▶ [EXERCISE PASSAGE]

JACKSON, Miss. — Larry Speakes, who spent six years as acting press secretary for President Reagan, died Friday in his native Mississippi. He was 74.

Speakes died at home in Cleveland, Miss., where he had lived the past several years, said Bolivar County Coroner Nate Brown. Brown said Speakes had Alzheimer’s disease.

Speakes became Reagan’s acting spokesman after Press Secretary James Brady was wounded during an assassination attempt on Reagan in 1981.

Weeks after leaving his White House job in 1987, Speakes said during a speech at East Texas State University that he often thought about the day Reagan, Brady and two others were wounded when John Hinckley Jr. opened fire.

“Shortly before the president left that day to go to the Hilton Hotel to make a speech, I said to Jim, ‘Do you want to go with the president, or would you like me to go?’ And he said, `I believe I’ll go,”’ Speakes said. “And had it not been in that one split second, I would have been exactly where Jim Brady was at that moment an hour or so later. … It’s not a day goes by that I don’t think about that.”

After leaving the White House, Speakes worked for Merrill Lynch in New York. He left the Merrill Lynch job after he wrote in his memoir, “Speaking Out,” that he had fabricated quotes for Reagan while working for him.

He returned to Washington in 1988 and worked in public relations for Northern Telecom and the U.S. Postal Service, retiring in 2008.

He is survived by a daughter, two sons, six grandchildren and one great-grandchild.

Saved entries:
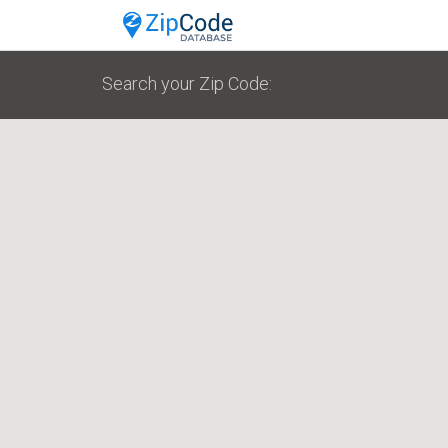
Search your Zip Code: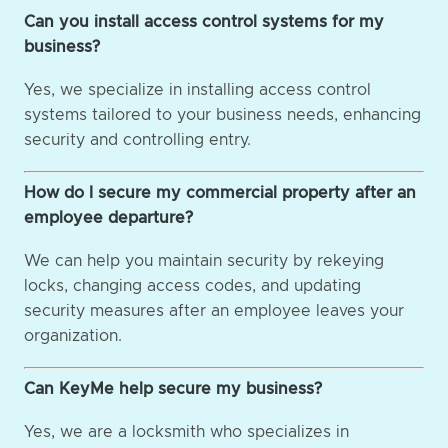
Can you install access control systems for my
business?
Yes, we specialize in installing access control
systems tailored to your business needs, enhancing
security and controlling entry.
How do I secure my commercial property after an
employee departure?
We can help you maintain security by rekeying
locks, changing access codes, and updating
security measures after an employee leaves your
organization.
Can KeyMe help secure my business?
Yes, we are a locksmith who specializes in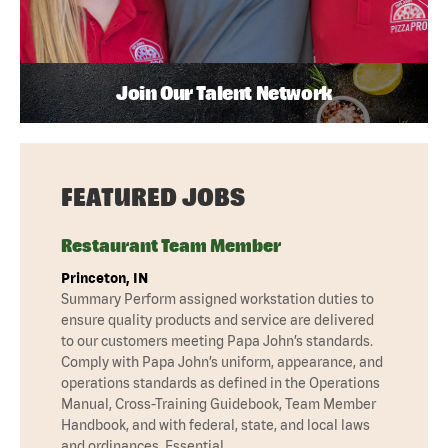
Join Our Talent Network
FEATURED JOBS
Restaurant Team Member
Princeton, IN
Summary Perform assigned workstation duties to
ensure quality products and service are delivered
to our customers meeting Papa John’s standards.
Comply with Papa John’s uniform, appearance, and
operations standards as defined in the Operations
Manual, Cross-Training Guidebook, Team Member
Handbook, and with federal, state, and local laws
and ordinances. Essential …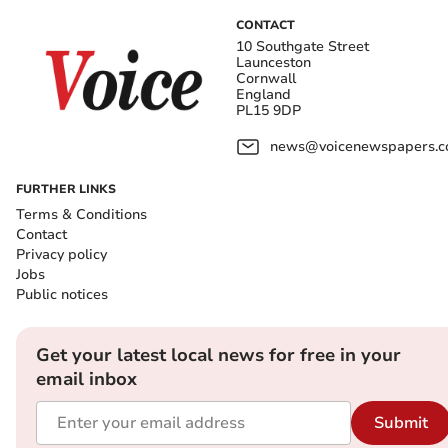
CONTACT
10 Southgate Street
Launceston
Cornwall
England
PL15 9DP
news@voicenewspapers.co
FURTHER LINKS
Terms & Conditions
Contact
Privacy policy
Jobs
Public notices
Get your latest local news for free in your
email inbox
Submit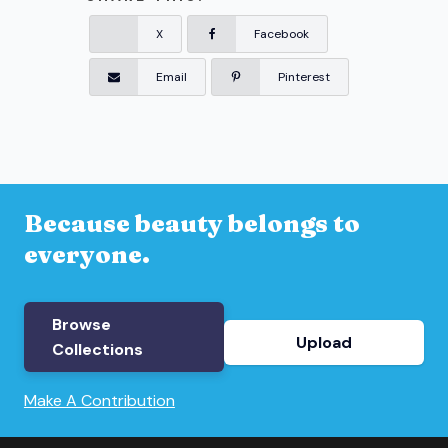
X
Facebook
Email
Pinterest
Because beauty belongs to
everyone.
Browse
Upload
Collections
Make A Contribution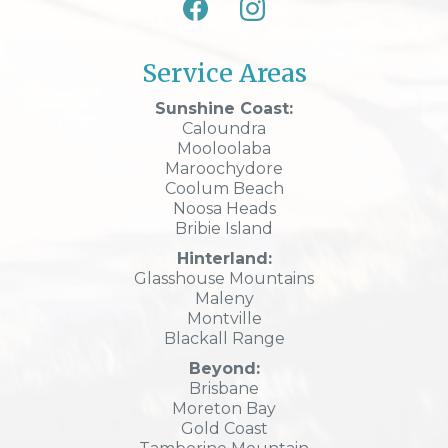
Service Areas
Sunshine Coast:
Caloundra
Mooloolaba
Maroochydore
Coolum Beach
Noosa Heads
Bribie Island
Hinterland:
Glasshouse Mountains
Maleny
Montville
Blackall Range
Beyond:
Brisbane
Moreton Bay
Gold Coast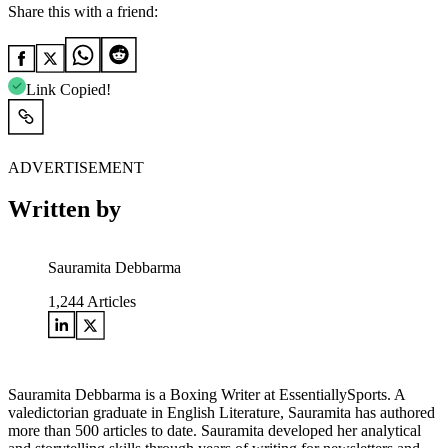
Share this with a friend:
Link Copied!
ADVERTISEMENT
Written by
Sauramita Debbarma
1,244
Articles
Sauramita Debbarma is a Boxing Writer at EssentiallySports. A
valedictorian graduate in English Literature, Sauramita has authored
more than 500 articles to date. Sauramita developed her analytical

▶ [ACTIVITY LIST]
1 - Output the passage from the obituary of Larry Speakes starting with "Speakes died at" and going on through "had Alzheimer’s disease.", copied exactly.
2 - In the obituary of Larry Speakes, which two companies or agencies did he do public relations work for after returning to Washington in 1988?

▶ [ANSWERS FOR THE EXERCISE]
1 -
Speakes died at home in Cleveland, Miss., where he had lived the past several years, said Bolivar County Coroner Nate Brown. Brown said Speakes had Alzheimer’s disease.

2 - Northern Telecom and the U.S. Postal Service.